À faire:
a - D'après le texte fourni, quel gardien Mikel Arteta titularise-t-il dans les buts d'Arsenal depuis le 17 septembre ?
b - Recopiez à l'identique le passage du texte fourni situé entre « Décryptage : pourquoi » et « fort mais attendu. », ces deux extraits compris.

Texte fourni:
-----

Décryptage : pourquoi Arteta, l'entraîneur d'Arsenal, a changé de gardien
Depuis le 17 septembre, Mikel Arteta, l'entraîneur d'Arsenal, a décidé de titulariser David Raya dans les buts, aux dépens d'Aaron Ramsdale. Avant le déplacement à Lens ce mardi (21 h), zoom sur ce choix fort mais attendu.
Mikel Arteta a décidé de titulariser David Raya dans les buts d'Arsenal. (L'Équipe)
Matthias Ribeiromis à jour le 2 octobre 2023 à 17h11
Le football se transforme au fil des saisons mais un dilemme semble persister à travers les évolutions : la gestion du poste de gardien de but. La majorité des entraîneurs sont favorables à l'instauration d'un numéro un clair et défini afin de mettre le portier dans des conditions mentales optimales, tandis que d'autres instaurent une concurrence pour tenter de tirer le maximum de chaque individualité, comme s'il s'agissait de joueurs de champ.
À ce niveau, la position de Mikel Arteta est claire : « quel que soit le poste, il n'y a aucun numéro un. » Un parti pris fort que la Premier League avait déjà pu observer la saison passée lorsque Roberto De Zerbi, coach de Brighton, avait rétrogradé Robert Sanchez mi-février pour promouvoir Jason Steel, plus adapté au football des Seagulls grâce à ses qualités sous pression.

-----

Lignes de données:
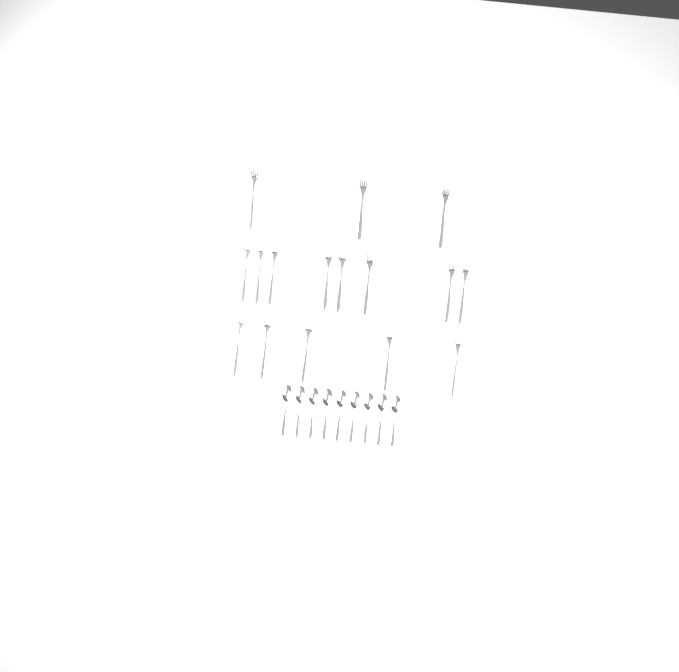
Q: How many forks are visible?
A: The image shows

-----

Réponses par tâche:
a - David Raya.

b -
Décryptage : pourquoi Arteta, l'entraîneur d'Arsenal, a changé de gardien
Depuis le 17 septembre, Mikel Arteta, l'entraîneur d'Arsenal, a décidé de titulariser David Raya dans les buts, aux dépens d'Aaron Ramsdale. Avant le déplacement à Lens ce mardi (21 h), zoom sur ce choix fort mais attendu.